- Country: India
- State: Arunachal Pradesh
- Established: 1 March 2024

Population (2011)
- • Total: 30,000
- Time zone: UTC+05:30 (IST)
- Vehicle registration: AR
- Website: https://igod.gov.in/district/mqv7UpQB15Llg5edj1we/sub_districts

= Keyi Panyor district =

Keyi Panyor district is one of the 28 districts of Arunachal Pradesh state in northeastern India. Yachuli is its headquarters.

==History==
In December 2022, the All Yachuli Student Union (AYSU) demanded creation of Keyi Panyor district, by bifurcating the then existing Lower Subansiri district.
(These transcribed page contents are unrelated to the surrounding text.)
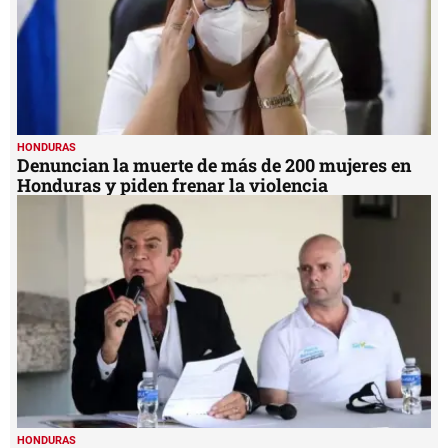
HONDURAS
Denuncian la muerte de más de 200 mujeres en
Honduras y piden frenar la violencia
HONDURAS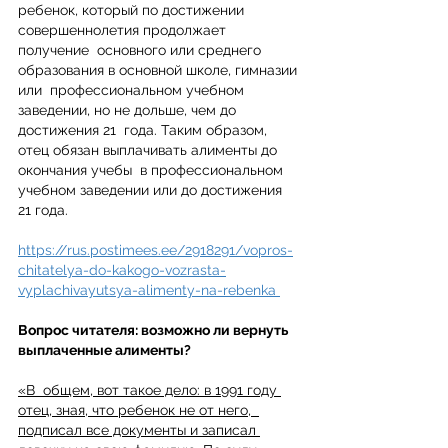
ребенок, который по достижении 
совершеннолетия продолжает 
получение  основного или среднего 
образования в основной школе, гимназии 
или  профессиональном учебном 
заведении, но не дольше, чем до 
достижения 21  года. Таким образом, 
отец обязан выплачивать алименты до 
окончания учебы  в профессиональном 
учебном заведении или до достижения 
21 года.
https://rus.postimees.ee/2918291/vopros-
chitatelya-do-kakogo-vozrasta-
vyplachivayutsya-alimenty-na-rebenka 
Вопрос читателя: возможно ли вернуть 
выплаченные алименты?
«В  общем, вот такое дело: в 1991 году 
отец, зная, что ребенок не от него,  
подписал все документы и записал 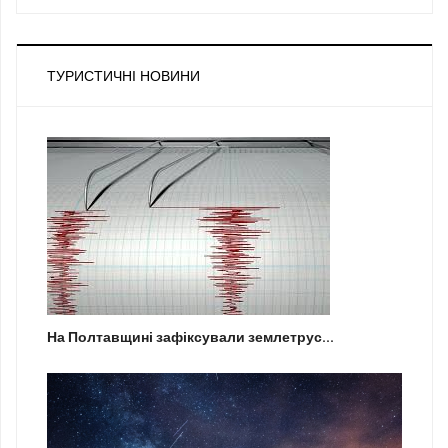
ТУРИСТИЧНІ НОВИНИ
На Полтавщині зафіксували землетрус...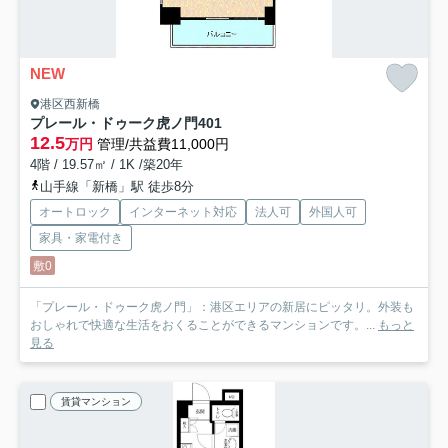
NEW
港区西新橋
プレール・ドゥーク虎ノ門
401
12.5
万円
管理/共益費11,000円
4階 / 19.57㎡ / 1K /築20年
山手線「新橋」駅 徒歩8分
オートロック
インターネット対応
法人可
外国人可
家具・家電付き
敷0
「プレール・ドゥーク虎ノ門」：港区エリアの新居にピッタリ。外装も
おしゃれで快適な生活をおくることができるマンションです。...
もっと
見る
賃貸マンション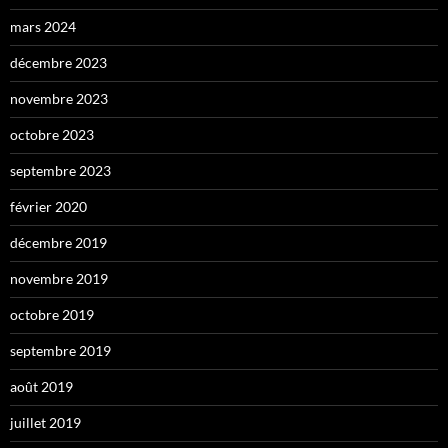
mars 2024
décembre 2023
novembre 2023
octobre 2023
septembre 2023
février 2020
décembre 2019
novembre 2019
octobre 2019
septembre 2019
août 2019
juillet 2019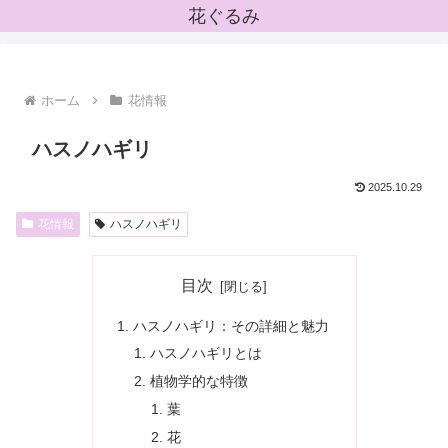
花ぐるみ
ホーム
花情報
ハスノハギリ
2025.10.29
花情報
ハスノハギリ
目次
ハスノハギリ：その詳細と魅力
ハスノハギリとは
植物学的な特徴
葉
花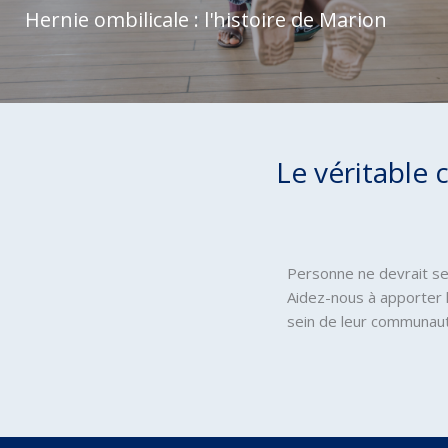
Hernie ombilicale : l'histoire de Marion
Le véritable 
Personne ne devrait se
Aidez-nous à apporter l
sein de leur communau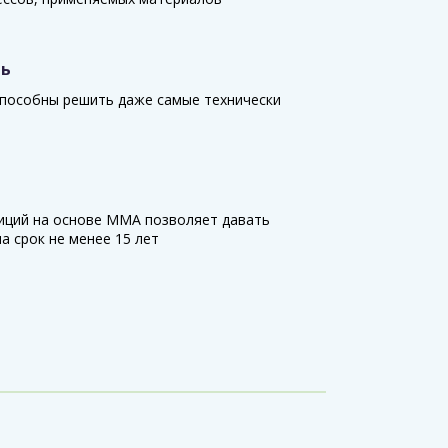
ть
пособны решить даже самые технически
иций на основе ММА позволяет давать
а срок не менее 15 лет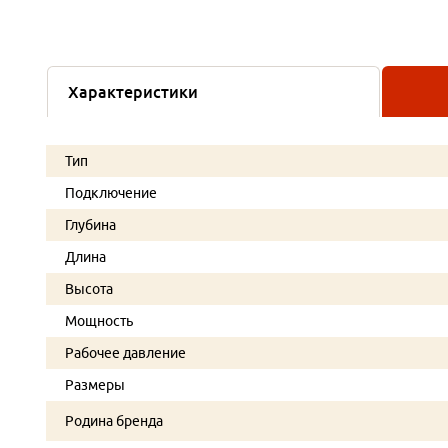
Характеристики
Тип
Подключение
Глубина
Длина
Высота
Мощность
Рабочее давление
Размеры
Родина бренда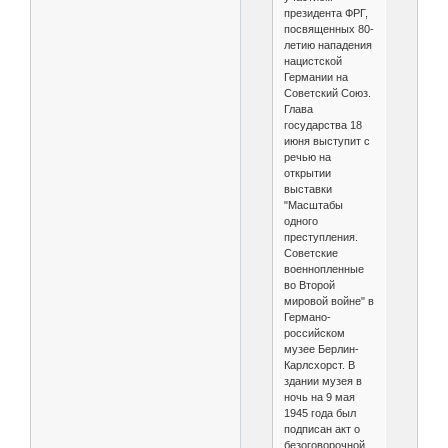
президента ФРГ,
посвященных 80-
летию нападения
нацистской
Германии на
Советский Союз.
Глава
государства 18
июня выступит с
речью на
открытии
выставки
"Масштабы
одного
преступления.
Советские
военнопленные
во Второй
мировой войне" в
Германо-
российском
музее Берлин-
Карлсхорст. В
здании музея в
ночь на 9 мая
1945 года был
подписан акт о
безоговорочной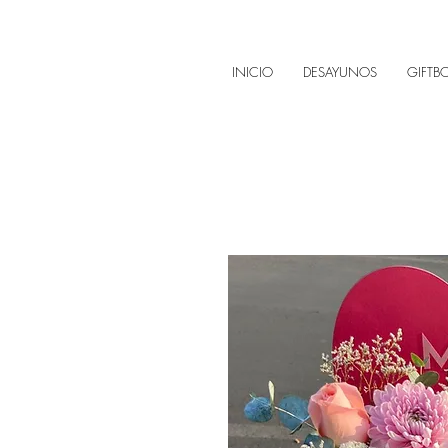
INICIO
DESAYUNOS
GIFTB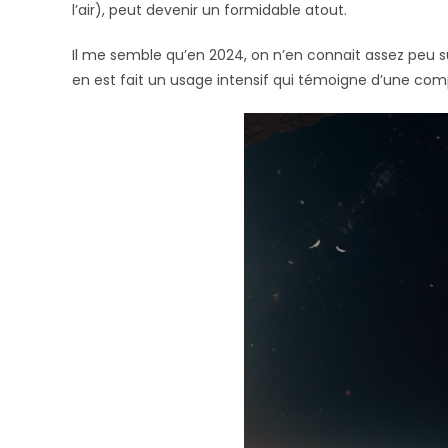
l’air), peut devenir un formidable atout.
Il me semble qu’en 2024, on n’en connait assez peu su
en est fait un usage intensif qui témoigne d’une com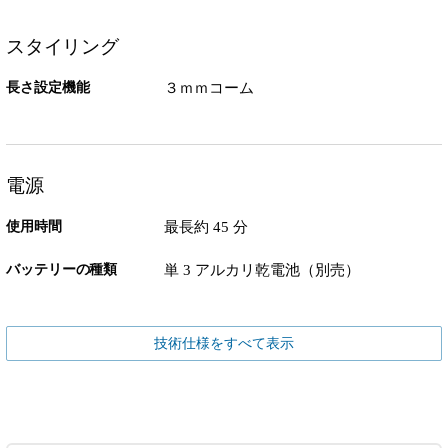
スタイリング
長さ設定機能
３ｍｍコーム
電源
使用時間
最長約 45 分
バッテリーの種類
単 3 アルカリ乾電池（別売）
技術仕様をすべて表示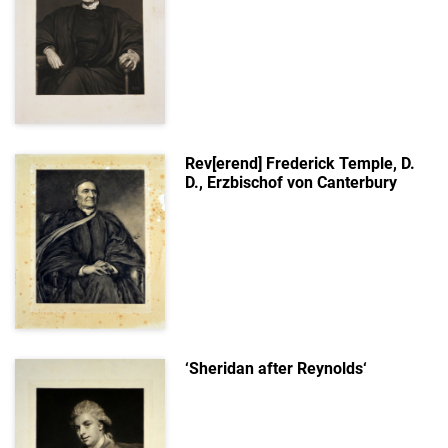
Rev[erend] Frederick Temple, D.
D., Erzbischof von Canterbury
‘Sheridan after Reynolds‘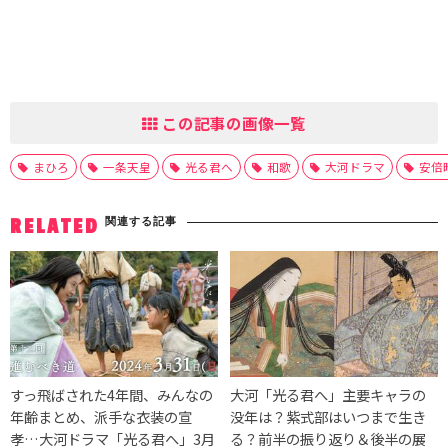
この記事の画像一覧
まひろ
一条天皇
光る君へ
和歌
大河ドラマ
安倍
関連する記事
RELATED
すっ飛ばされた4年間、みんなの
大河「光る君へ」主要キャラの
年齢まとめ、派手な衣装の宣
没年は？紫式部はいつまで生き
孝…大河ドラマ「光る君へ」3月
る？前半の振り返り＆後半の展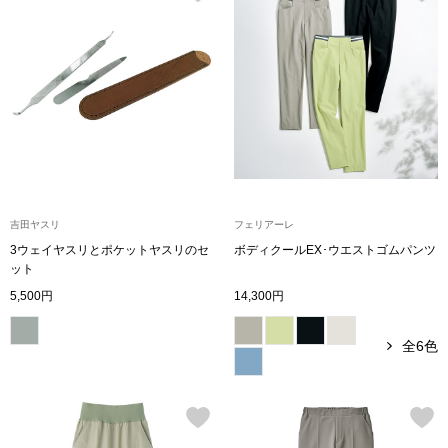
〈セイコー〉マウリッツハイス美術館公認フェ
その他
ルメールオマージュウオッチ
ブランド
和装
特集
和装小物
吉田ヤスリ
フェリアーレ
その他
ティ
すべて見る
3ウェイヤスリとポケットヤスリのセ
ボディクールEX･ウエストゴムパンツ
ット
ケア
5,500円
14,300円
その他
全6色
ア
おすすめブラ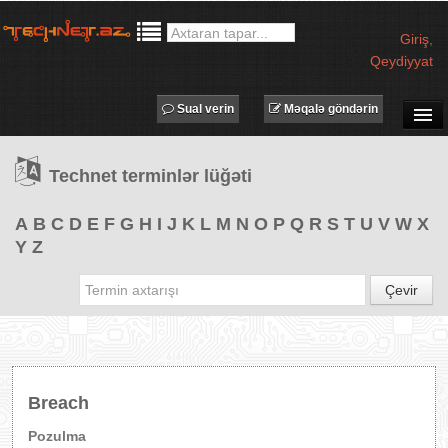
Giriş
,
Qeydiyyat
Sual verin
Məqalə göndərin
SUAL-CAVAB
Technet terminlər lüğəti
TECHNET TV
MƏQALƏLƏR
A
B
C
D
E
F
G
H
I
J
K
L
M
N
O
P
Q
R
S
T
U
V
W
X
Y
Z
İŞ ELANLARI
TƏDBİRLƏR
Çevir
PROQRAMLAR
AVADANLIQLAR
IT LÜĞƏT
Breach
XƏBƏRLƏR
Pozulma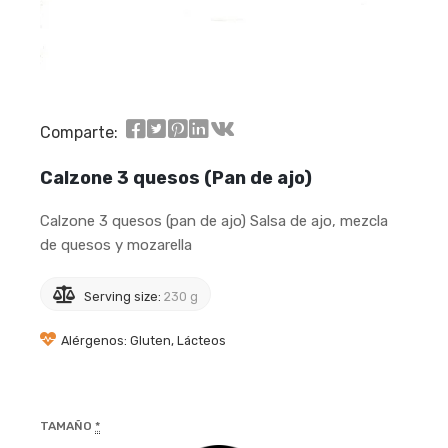
Comparte:
Calzone 3 quesos (Pan de ajo)
Calzone 3 quesos (pan de ajo) Salsa de ajo, mezcla
de quesos y mozarella
Serving size:
230 g
Alérgenos: Gluten, Lácteos
TAMAÑO
*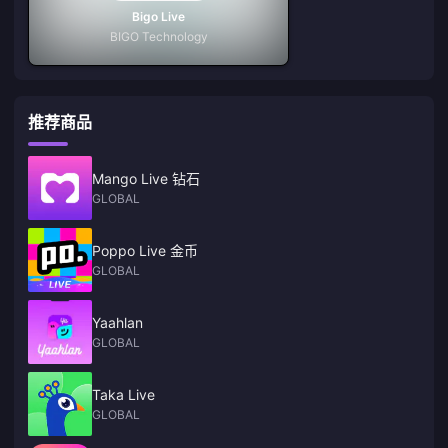
Bigo Live
BIGO Technology
推荐商品
Mango Live 钻石
GLOBAL
Poppo Live 金币
GLOBAL
Yaahlan
GLOBAL
Taka Live
GLOBAL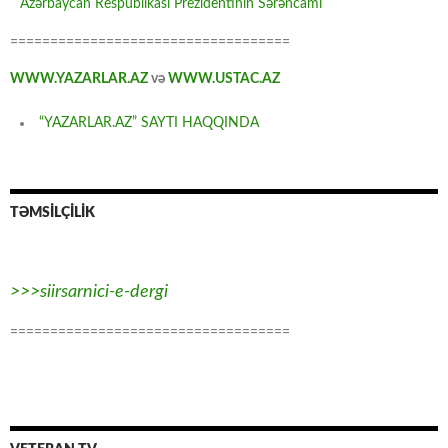
Azərbaycan Respublikası Prezidentinin Sərəncamı
===================================
WWW.YAZARLAR.AZ
və
WWW.USTAC.AZ
“YAZARLAR.AZ” SAYTI HAQQINDA
TƏMSİLÇİLİK
>>>siirsarnici-e-dergi
===================================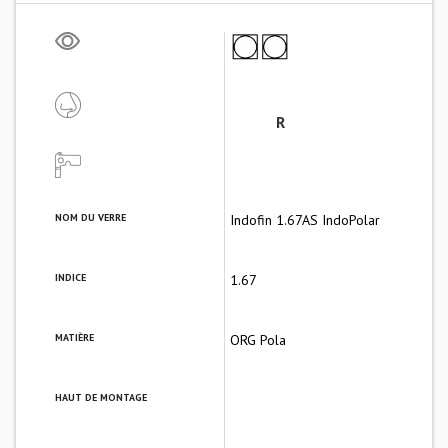
R
NOM DU VERRE
Indofin 1.67AS IndoPolar
INDICE
1.67
MATIÈRE
ORG Pola
HAUT DE MONTAGE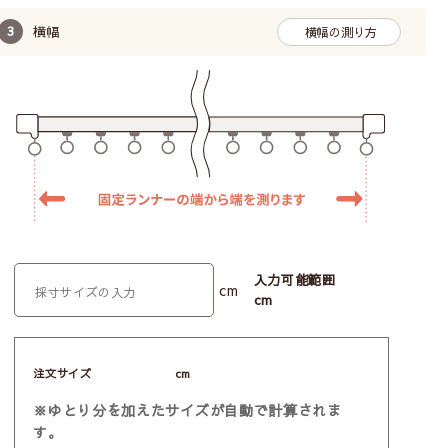
横幅
横幅の測り方
入力可能範囲
cm
cm
注文サイズ
cm
※ゆとり分を加えたサイズが自動で計算されま
す。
In September 2023, the Arunachal Pradesh Chief Minister Pema Khandu announced creation of district. And in February 2024, the cabinet approved the bill for district creation. It was formed by carved out 195 villages from Lower Subansiri district. In March 1, 2024, the district was officially inaugurated.

== Demographics ==
The district is populated mainly by the Nyishi people. It has a population of over 30,000 and includes 195 villages.

== Divisions ==
The district is represented by the Yachuli Assembly constituency in the Arunachal Pradesh Legislative Assembly. The district is part of Arunachal West Lok Sabha constituency.